I write, and work as an editor, mentor and senior arts administrator in the literature and new writing sectors in the UK and the US. Organisations I have worked for as an employee and on a free-lance basis include: the University of East Anglia, the National Centre for Writing, LiteratureWorks, the Arts Council, the Arvon Foundation, the BBC, Manhattan Theatre Club, Channel Four, Self (Condé Nast), among others. I have written drama, short stories, novels, blogs and magazine features. I have designed and run creative writing workshops. I have undergraduate and post-graduate degrees in literature and journalism from Vassar University (New York), University College (Cardiff); and an MA from the University of East Anglia (Norwich) in ‘Writing the Modern World, 20th C Fiction Studies.’
I have established and sat on boards of not-for-profit organisations.

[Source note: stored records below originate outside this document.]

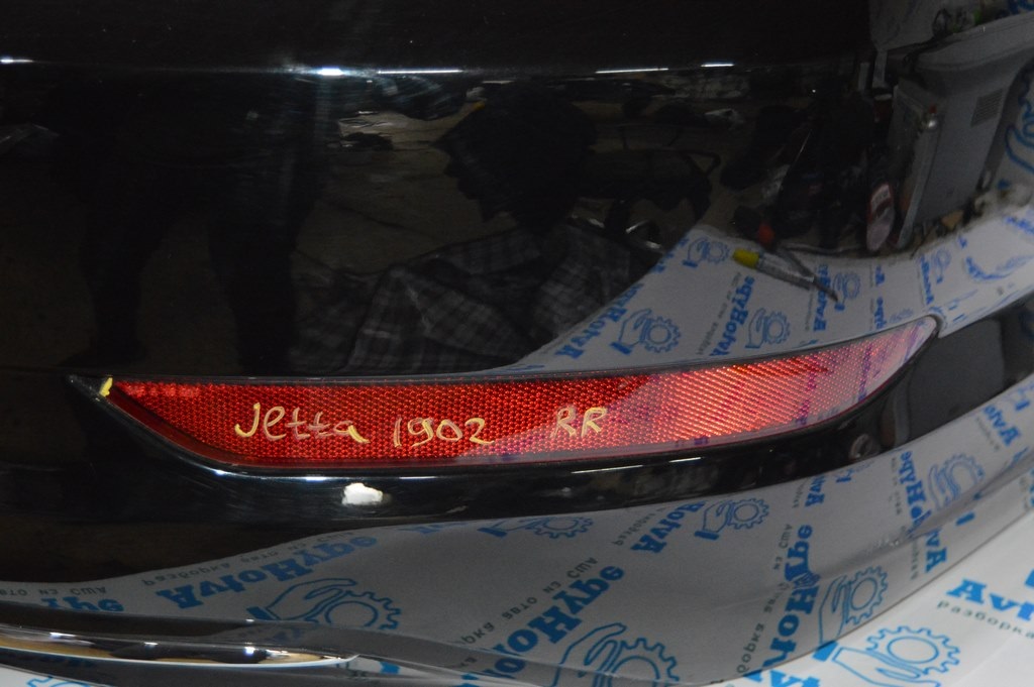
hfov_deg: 33.4
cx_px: 517
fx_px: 1722
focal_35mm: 60
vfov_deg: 22.6
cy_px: 344
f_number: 5
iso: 3200
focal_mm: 40
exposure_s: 1/60
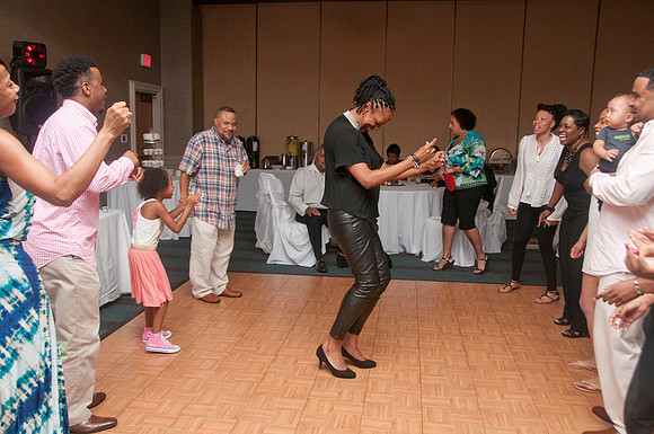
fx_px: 599
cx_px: 327
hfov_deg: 57.3
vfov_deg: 39.9
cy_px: 217
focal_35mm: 33
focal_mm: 22
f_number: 5.6
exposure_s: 1/125
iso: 800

I am an accredited coach for writers through a training programme developed by Relational Dynamics Coaching and run by the National Organisation for Writers in Education (NAWE) in partnership with the Arvon Foundation.
I am an editor for the Paranda Network, run by Untold Narratives, an initiative to develop the creative writing of Afghan women writers.
I provide mentoring services through the National Centre for Writing.
A Perfect Mother - A Novel
“A Perfect Mother is a highly ambitious novel of ideas and a powerfully involving drama.’ - Derek Johns, author of Ariel: a literary life of Jan Morris
A bracing, hypnotic story of mid-life crisis about the complexities of love, relationship and legacy.
During a visit to Trieste in Northern Italy to research his long lost great-grandfather, Jacob meets Charlotte and Jane, and the three are forced to confront their individual and shared histories. Their sense of themselves is challenged and they must piece together a future none of them saw coming.
‘Ms Skala conveys the shadowed charm of these story-haunted stones. Her Trieste is never an abstraction, but it becomes a potent metaphor for the mask of beauty that violence may wear.’ - The Economist
My next novel, The First of All Pleasures, is a historical fiction set in 18th C Paris.